A second, more wide-ranging independent inquiry would be created with a panel of experts to look at the state's duty of care to victims of abuse, which will be turned into a full public inquiry if deemed necessary.

That wider inquiry echoes the Hillsborough-style probe urged by Labour MPs but initially resisted by the government.

It will look at bodies including the BBC and the NHS and possibly even the Church, and is unlikely to report before the 2015 general election but will update MPs before then.

May said her aim was to ensure ongoing police investigations were not jeopardised, that there must be the maximum transparency and that previous failures should be identified - and lessons learned.

"I want to be clear that the inquiry panel will have access to all the government papers, reviews and reports it needs. Subject to the constraints imposed by any criminal investigations, it will be free to call witnesses from organisations in the public sector, private sector and wider civil society," she told MPs.

Earlier, prime minister David Cameron had expressed his determination to get to the bottom of all the latest allegations and that no stone would be left unturned.

Ministers have been under immense pressure to act in the wake of claims by MPs that senior political figures were abusers and involved in a paedophile ring operating "in and around Westminster" in the 1980s.

A dossier presented to then-Home Secretary Leon Brittan by former Tory MP Geoffrey Dickens was viewed at the time, with elements passed to the police, but no action ever followed.

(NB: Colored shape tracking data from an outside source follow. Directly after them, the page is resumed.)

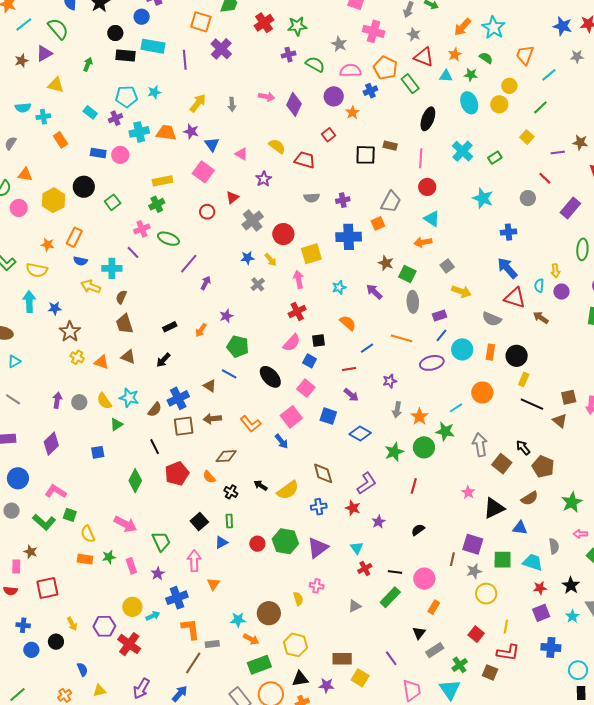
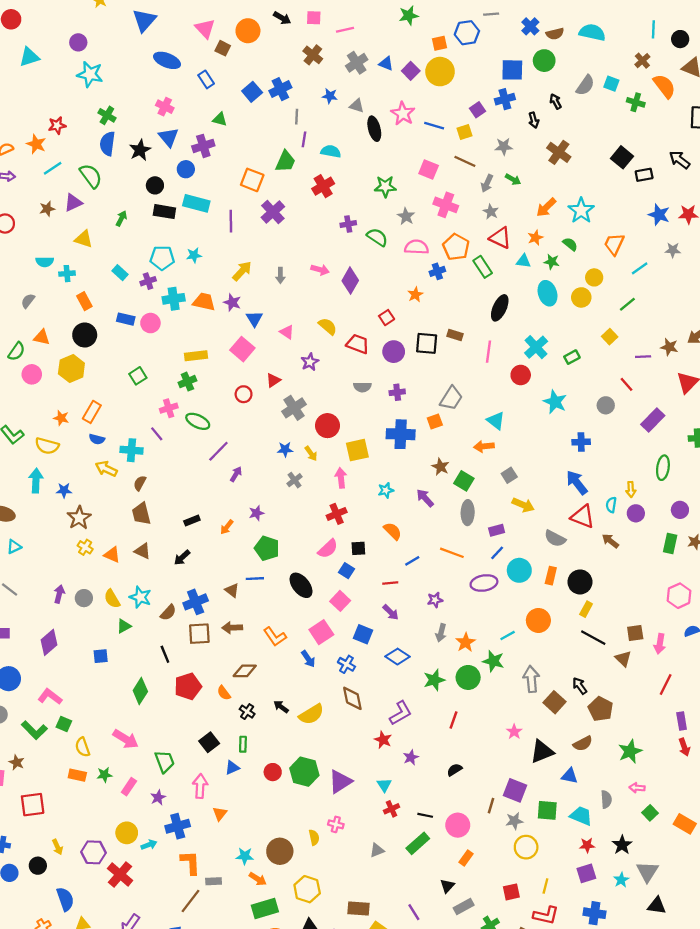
green star: (297, 26) -> (385, 187), moved
purple circle: (334, 96) -> (394, 352), moved
black circle: (84, 187) -> (85, 335), moved
red circle: (427, 187) -> (521, 375), moved
blue line: (229, 374) -> (255, 579), turned -35
blue cross: (319, 507) -> (346, 664), moved, turned 35
pink rectangle: (131, 566) -> (129, 787), turned 49
red square: (476, 634) -> (511, 892), turned 35
blue semicircle: (82, 669) -> (65, 899), size x1.5

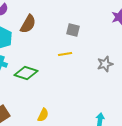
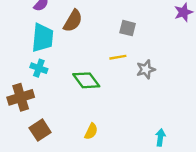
gray star: (105, 64) -> (146, 69), moved
green diamond: (26, 73) -> (86, 80), moved, turned 35

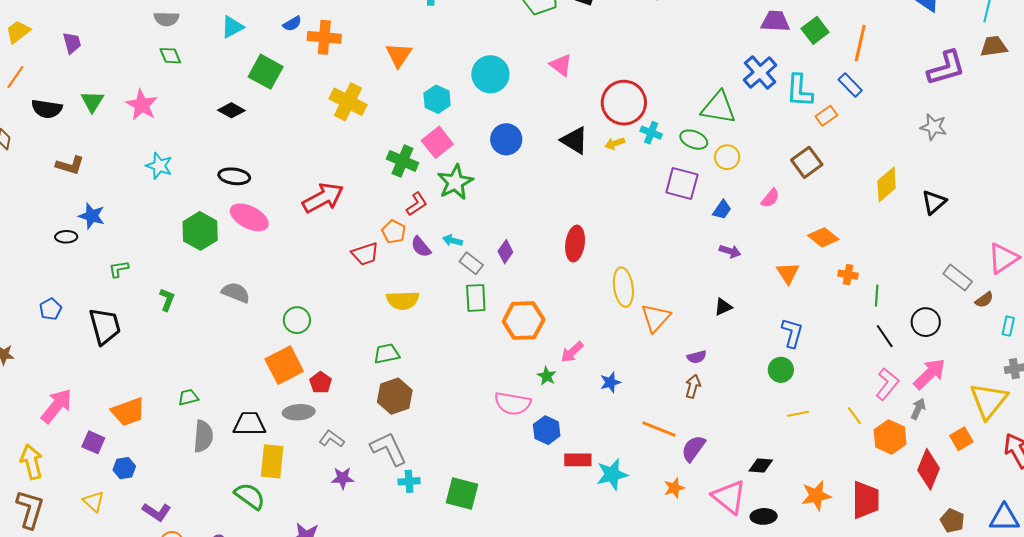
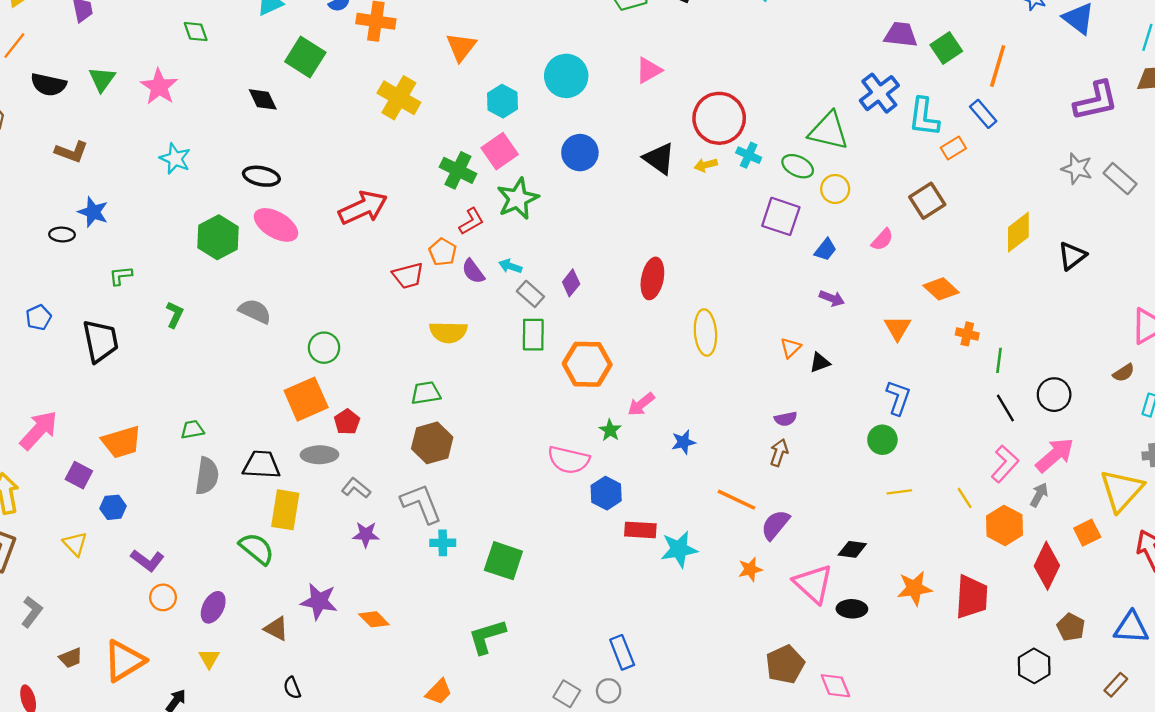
pink triangle: (561, 65) -> (649, 70), turned 50
black diamond: (231, 110) -> (263, 99), turned 32
gray rectangle: (958, 278) -> (1120, 179), moved
orange triangle: (656, 318) -> (791, 348), moved, size x0.6

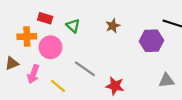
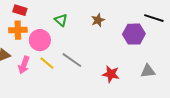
red rectangle: (45, 18) -> (20, 10), moved
yellow line: (58, 86) -> (47, 63), moved
red star: (115, 86) -> (111, 74), moved

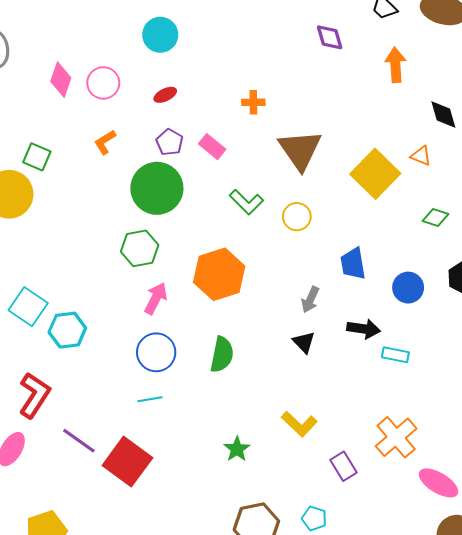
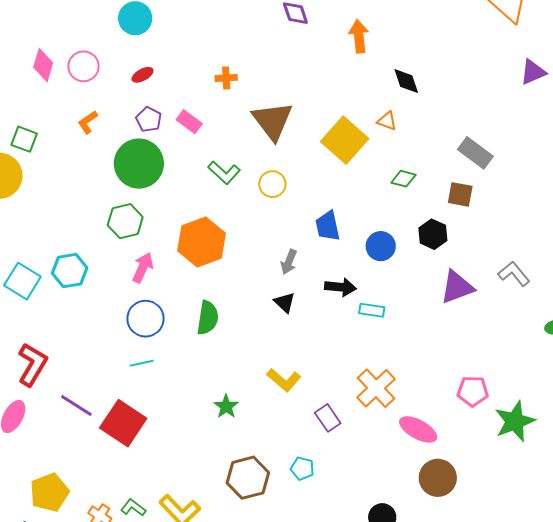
cyan hexagon: (67, 330) -> (70, 271), moved

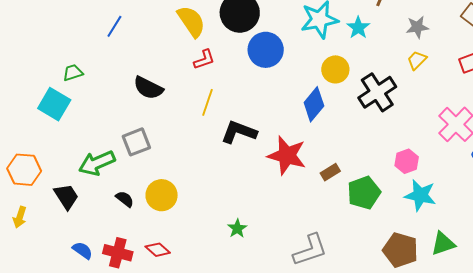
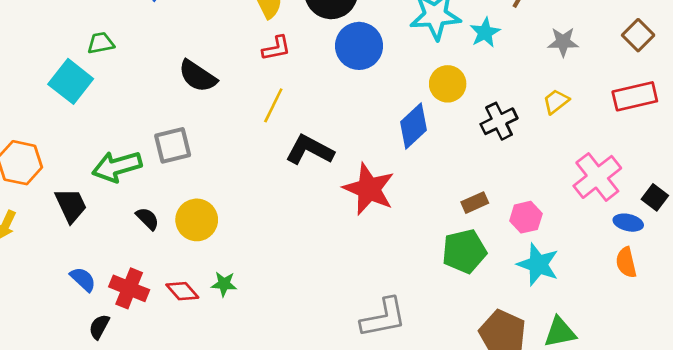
yellow trapezoid: (417, 60) -> (556, 102), moved
black cross: (377, 92) -> (499, 121), size x0.7
brown rectangle: (330, 172) -> (475, 203), moved
green star: (237, 228) -> (224, 284), moved, turned 30

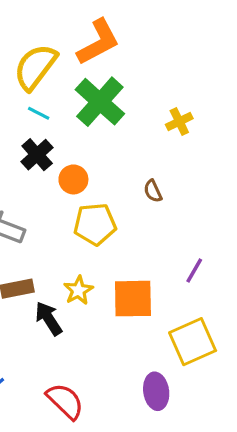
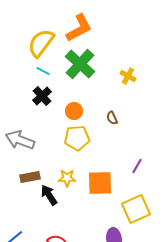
yellow cross: (179, 122) -> (128, 76), turned -35
orange circle: (73, 179) -> (74, 111), moved
yellow star: (78, 290) -> (67, 178), turned 30

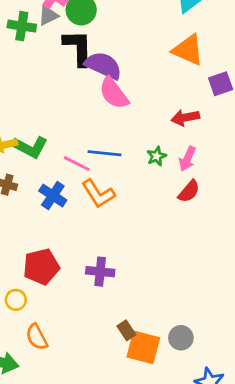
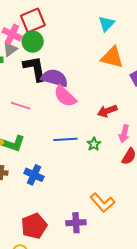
red arrow: (185, 118) -> (107, 111), moved
green star: (157, 156) -> (94, 144), moved
pink line: (77, 164) -> (21, 106), moved
orange L-shape: (98, 194) -> (102, 203), moved

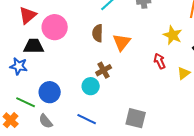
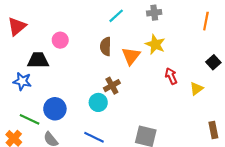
red triangle: (28, 15) -> (17, 26), moved
pink circle: (55, 27) -> (60, 40), size x0.6
yellow star: (173, 35) -> (155, 44), moved

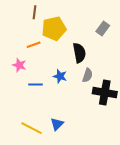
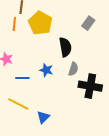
yellow pentagon: (54, 28) -> (40, 23), turned -30
orange line: (34, 45) -> (14, 24), moved, turned -64
yellow line: (32, 128) -> (18, 104), moved

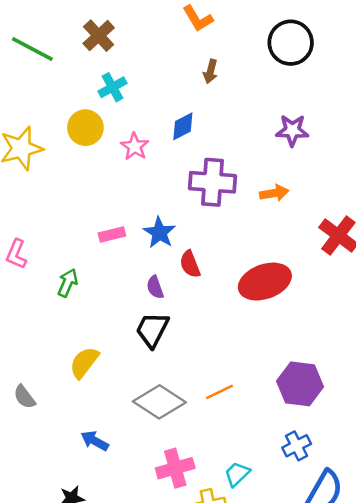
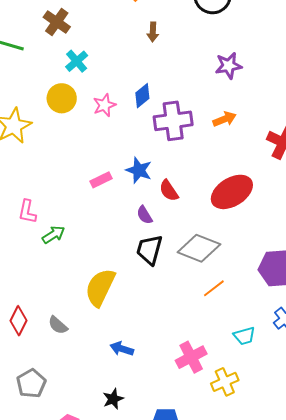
blue diamond: (183, 126) -> (142, 96), moved
pink star: (135, 146) -> (104, 105), turned 30
green arrow: (68, 283) -> (54, 235), moved, turned 45
yellow semicircle: (84, 363) -> (100, 287), size x1.4
gray diamond: (159, 402) -> (199, 248), moved
cyan trapezoid: (237, 474) -> (244, 336), moved, turned -140

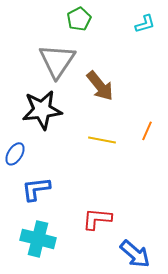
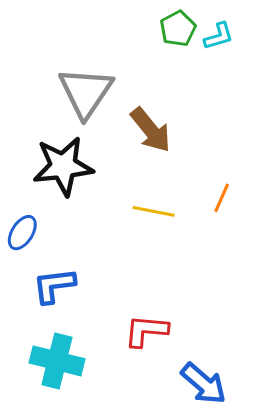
green pentagon: (79, 19) -> (178, 29), moved

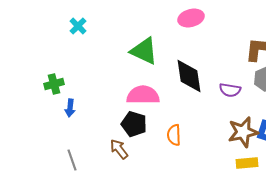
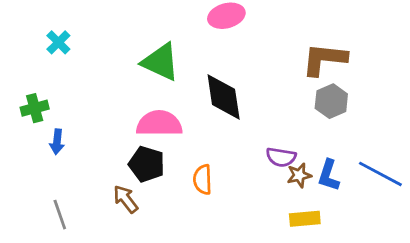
cyan cross: (78, 26) -> (58, 42), moved
purple semicircle: (230, 90) -> (281, 157), moved
brown star: (243, 132) -> (299, 175), size x0.6

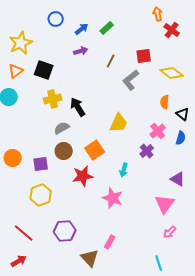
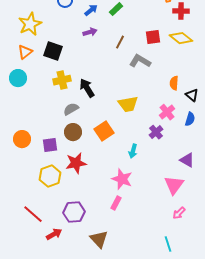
red cross: (172, 30) -> (181, 11), turned -35
yellow diamond: (172, 73) -> (181, 38), moved
gray L-shape: (131, 80) -> (140, 61), turned 70
yellow trapezoid: (119, 123) -> (128, 104), turned 55
red star: (83, 176) -> (76, 163), moved
pink rectangle: (110, 242) -> (116, 203), moved
red arrow: (19, 261) -> (54, 234), moved

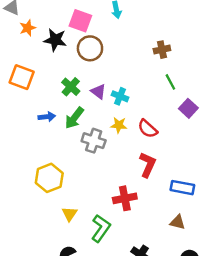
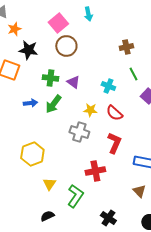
pink square: (80, 21) -> (58, 23), turned 30
black star: (55, 40) -> (28, 50), moved
green cross: (71, 87) -> (50, 78), turned -35
cyan cross: (120, 96) -> (108, 86), moved
gray cross: (94, 141) -> (79, 132), moved
brown triangle: (178, 222) -> (139, 191), turned 32

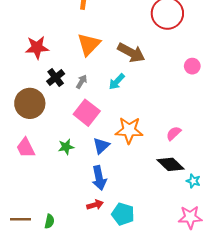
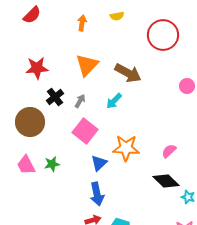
green star: (66, 147) -> (52, 164), moved

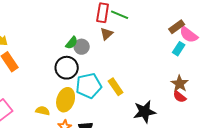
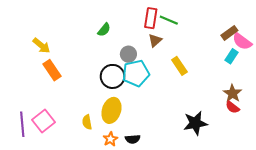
green semicircle: (72, 43) -> (104, 30), moved
cyan pentagon: (89, 86) -> (136, 73), moved
yellow rectangle: (116, 87) -> (179, 66), moved
yellow semicircle: (43, 111) -> (87, 122), turned -112

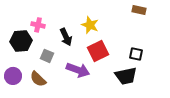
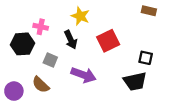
yellow star: (90, 25) -> (80, 16), moved
red square: (98, 51) -> (108, 41), moved
purple circle: (13, 76) -> (14, 91), moved

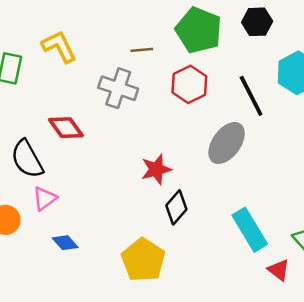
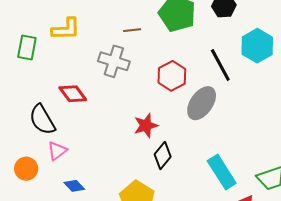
yellow L-shape: (59, 47) -> (66, 29), turned 116
red hexagon: (189, 84) -> (172, 76), moved

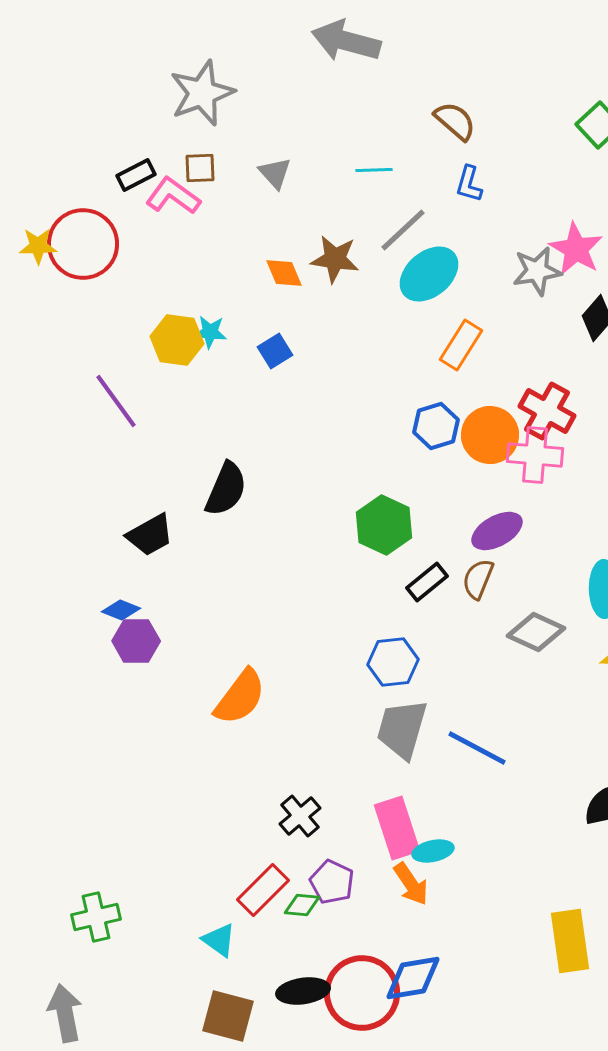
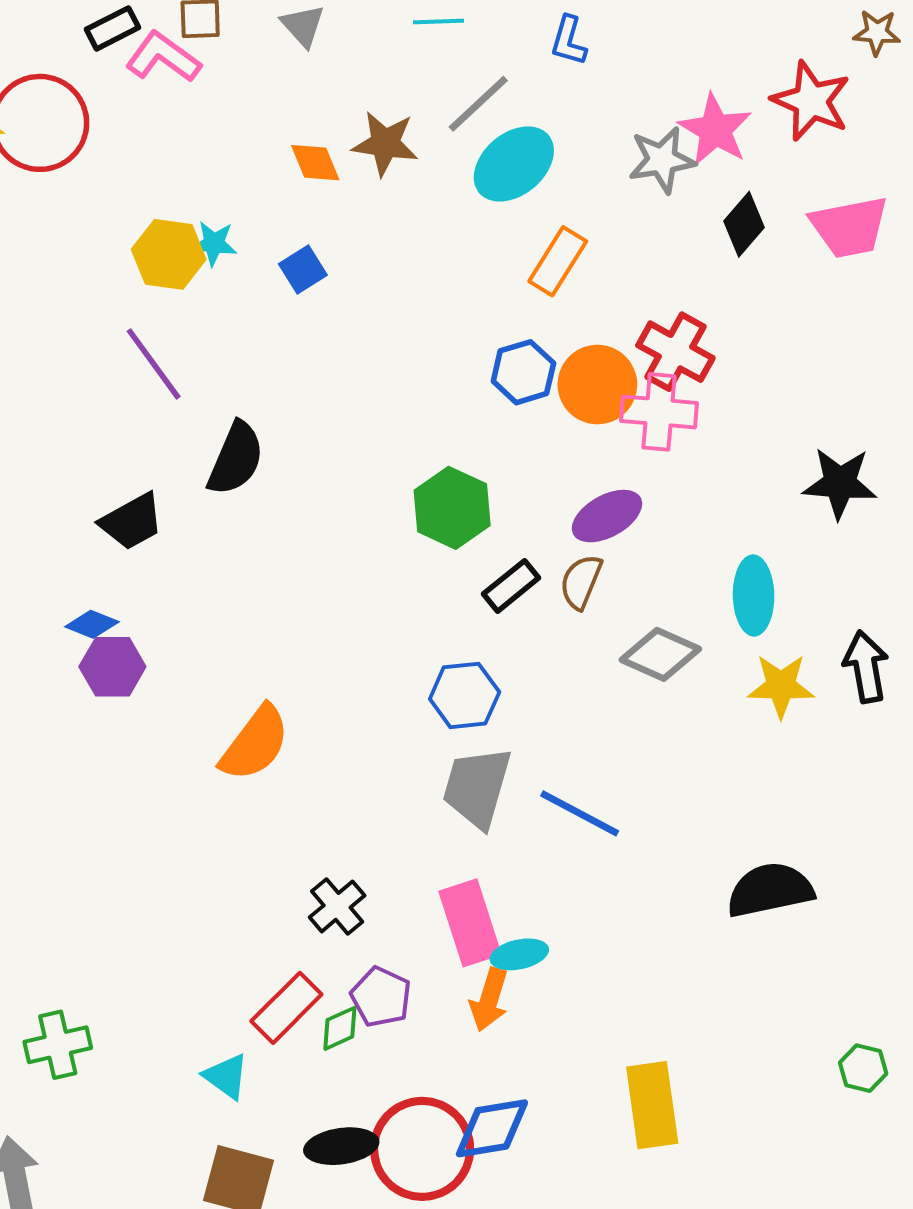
purple line: (116, 401) -> (154, 364), moved
orange arrow: (411, 884) -> (489, 1000), turned 51
green diamond: (302, 905) -> (340, 1028), turned -30
yellow rectangle: (570, 941) -> (652, 1105), moved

Much of that documentation has since gone missing and added to allegations of an establishment cover-up to protect senior politicians.

Brittan has insisted he followed all the proper procedures but Labour's Simon Danczuk recently told a Commons committee that politics was "the last bastion of child abuse deniers".

He helped expose the abuse by former Liberal MP Cyril Smith and, along with Labour's Tom Watson, has been in the forefront of demanding a full Hillsborough-style inquiry.

Ministers originally ruled that out on the grounds it might interfere with ongoing police investigations, but May confirmed she had been persuaded to change her mind.

Danczuk welcomed the inquiry and repeated his view there had been an informal, organised paedophile ring in Westminster which included senior politicians, some of whom were still around today.